The Five Chili Species
Domestic chilies are cultivars originating from 5 species
- Capsicum annuum (e.g. Jalapeno, Chipotle, Cayenne)
- Capsicum frutescens (e.g. Tabasco, Thai)
- Capsicum chinense (e.g. Habanero, Ghost Peppers, Carolina Reaper)
- Capsicum pubescens (e.g. Rocoto)
- Capsicum baccatum (e.g. Aji)
With luck and a sunny summer your plants will grow happily. Don’t be tempted to prune them – some gardeners nip out the first shoots to encourage their chilies to bush out. There is really no need and you will just delay the development of the first fruit. They have a naturally bushy habit, so let them develop it. However, they may not prove to be entirely self-supporting as they grow, and can benefit from having a stout cane pushed into the ground near the base. Tie the main stem to the cane to prevent toppling.
Keep plants reasonably well watered over the summer (but not waterlogged) and start feeding with a high-potash fertilizer once the flowers appear. A high-potash fertilizer is one that encourages flower and fruit production. Tomato fertilizers are good examples and will work perfectly for chilies. It is worth feeding your plants with them regularly, at least once every week.

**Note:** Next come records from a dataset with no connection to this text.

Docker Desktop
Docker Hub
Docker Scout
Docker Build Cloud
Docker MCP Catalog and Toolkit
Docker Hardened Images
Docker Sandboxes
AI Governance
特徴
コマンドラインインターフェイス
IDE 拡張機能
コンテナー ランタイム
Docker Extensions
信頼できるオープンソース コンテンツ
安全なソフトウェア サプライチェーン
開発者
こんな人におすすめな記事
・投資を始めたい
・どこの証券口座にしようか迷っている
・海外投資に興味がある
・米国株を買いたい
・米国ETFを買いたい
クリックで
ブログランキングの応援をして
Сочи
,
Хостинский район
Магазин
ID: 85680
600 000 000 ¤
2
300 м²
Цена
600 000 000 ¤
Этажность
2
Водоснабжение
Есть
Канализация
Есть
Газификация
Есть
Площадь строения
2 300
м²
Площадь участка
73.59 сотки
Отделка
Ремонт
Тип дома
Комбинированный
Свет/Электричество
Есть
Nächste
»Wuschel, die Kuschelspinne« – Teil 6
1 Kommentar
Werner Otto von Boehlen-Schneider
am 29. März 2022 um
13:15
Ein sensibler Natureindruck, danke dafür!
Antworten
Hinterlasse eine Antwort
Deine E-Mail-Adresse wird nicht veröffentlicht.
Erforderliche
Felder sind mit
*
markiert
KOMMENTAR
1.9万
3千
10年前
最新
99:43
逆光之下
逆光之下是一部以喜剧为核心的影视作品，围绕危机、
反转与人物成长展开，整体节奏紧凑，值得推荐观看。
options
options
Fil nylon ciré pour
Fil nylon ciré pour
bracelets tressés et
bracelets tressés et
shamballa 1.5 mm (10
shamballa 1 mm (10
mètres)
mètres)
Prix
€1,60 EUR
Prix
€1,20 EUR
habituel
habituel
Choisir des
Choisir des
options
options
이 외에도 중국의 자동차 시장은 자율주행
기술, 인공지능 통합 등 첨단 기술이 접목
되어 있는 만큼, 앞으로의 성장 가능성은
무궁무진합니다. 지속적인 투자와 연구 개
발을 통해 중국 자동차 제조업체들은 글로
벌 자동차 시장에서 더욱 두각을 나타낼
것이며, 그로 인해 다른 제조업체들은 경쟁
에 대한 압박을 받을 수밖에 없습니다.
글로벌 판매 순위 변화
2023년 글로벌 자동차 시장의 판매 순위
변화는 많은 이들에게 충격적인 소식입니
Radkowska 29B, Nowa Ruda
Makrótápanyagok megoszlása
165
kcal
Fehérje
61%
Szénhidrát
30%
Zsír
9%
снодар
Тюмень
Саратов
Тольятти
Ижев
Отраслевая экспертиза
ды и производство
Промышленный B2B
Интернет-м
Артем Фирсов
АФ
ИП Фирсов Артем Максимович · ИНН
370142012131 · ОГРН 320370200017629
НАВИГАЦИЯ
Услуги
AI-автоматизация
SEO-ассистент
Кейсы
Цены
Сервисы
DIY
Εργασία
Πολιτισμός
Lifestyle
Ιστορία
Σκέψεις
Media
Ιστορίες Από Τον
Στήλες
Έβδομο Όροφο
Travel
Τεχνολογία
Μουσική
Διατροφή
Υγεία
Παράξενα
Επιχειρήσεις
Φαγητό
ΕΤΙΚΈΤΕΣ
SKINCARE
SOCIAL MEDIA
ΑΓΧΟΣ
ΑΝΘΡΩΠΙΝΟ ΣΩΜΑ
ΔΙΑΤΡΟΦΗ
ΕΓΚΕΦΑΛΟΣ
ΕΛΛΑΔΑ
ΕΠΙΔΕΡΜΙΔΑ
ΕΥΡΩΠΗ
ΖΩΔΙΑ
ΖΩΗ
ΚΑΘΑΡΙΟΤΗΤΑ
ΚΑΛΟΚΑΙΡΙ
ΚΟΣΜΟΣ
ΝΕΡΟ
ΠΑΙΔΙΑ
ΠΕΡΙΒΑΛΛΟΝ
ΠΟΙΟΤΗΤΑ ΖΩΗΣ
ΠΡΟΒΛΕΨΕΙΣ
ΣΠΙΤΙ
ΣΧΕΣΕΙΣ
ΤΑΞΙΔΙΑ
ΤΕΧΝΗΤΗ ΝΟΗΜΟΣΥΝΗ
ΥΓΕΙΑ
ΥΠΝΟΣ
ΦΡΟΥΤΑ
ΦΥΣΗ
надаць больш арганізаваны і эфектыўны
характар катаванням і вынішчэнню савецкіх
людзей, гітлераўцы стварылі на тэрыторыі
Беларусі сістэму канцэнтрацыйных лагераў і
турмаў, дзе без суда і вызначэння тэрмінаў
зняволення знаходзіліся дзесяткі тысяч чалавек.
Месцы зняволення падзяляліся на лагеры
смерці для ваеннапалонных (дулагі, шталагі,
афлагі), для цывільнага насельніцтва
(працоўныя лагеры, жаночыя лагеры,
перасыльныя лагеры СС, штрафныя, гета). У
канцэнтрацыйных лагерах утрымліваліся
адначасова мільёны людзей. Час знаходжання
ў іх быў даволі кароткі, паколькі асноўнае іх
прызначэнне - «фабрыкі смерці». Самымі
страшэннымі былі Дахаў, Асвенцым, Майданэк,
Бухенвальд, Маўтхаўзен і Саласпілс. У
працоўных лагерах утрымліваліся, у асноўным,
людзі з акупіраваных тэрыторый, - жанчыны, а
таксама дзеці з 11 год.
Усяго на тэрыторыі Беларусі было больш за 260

Once the fruits start to ripen up, you have the choice of whether to leave them on the plant to grow to their full sweetness or remove them and encourage more fruits. Those removed will carry on ripening, but they do it best on the plant. You have a race to ripen: just as seedlings need protecting at the beginning of the season, so will plants be affected by the colder weather towards the end. In a greenhouse or conservatory, plants will go on into autumn but outdoors they will start to suffer. Any fruits that are hit by frost will turn to mush. Protect outdoor-grown plants with horticultural fleece or cloches, and carry pot-grown plants indoors to a sunny room.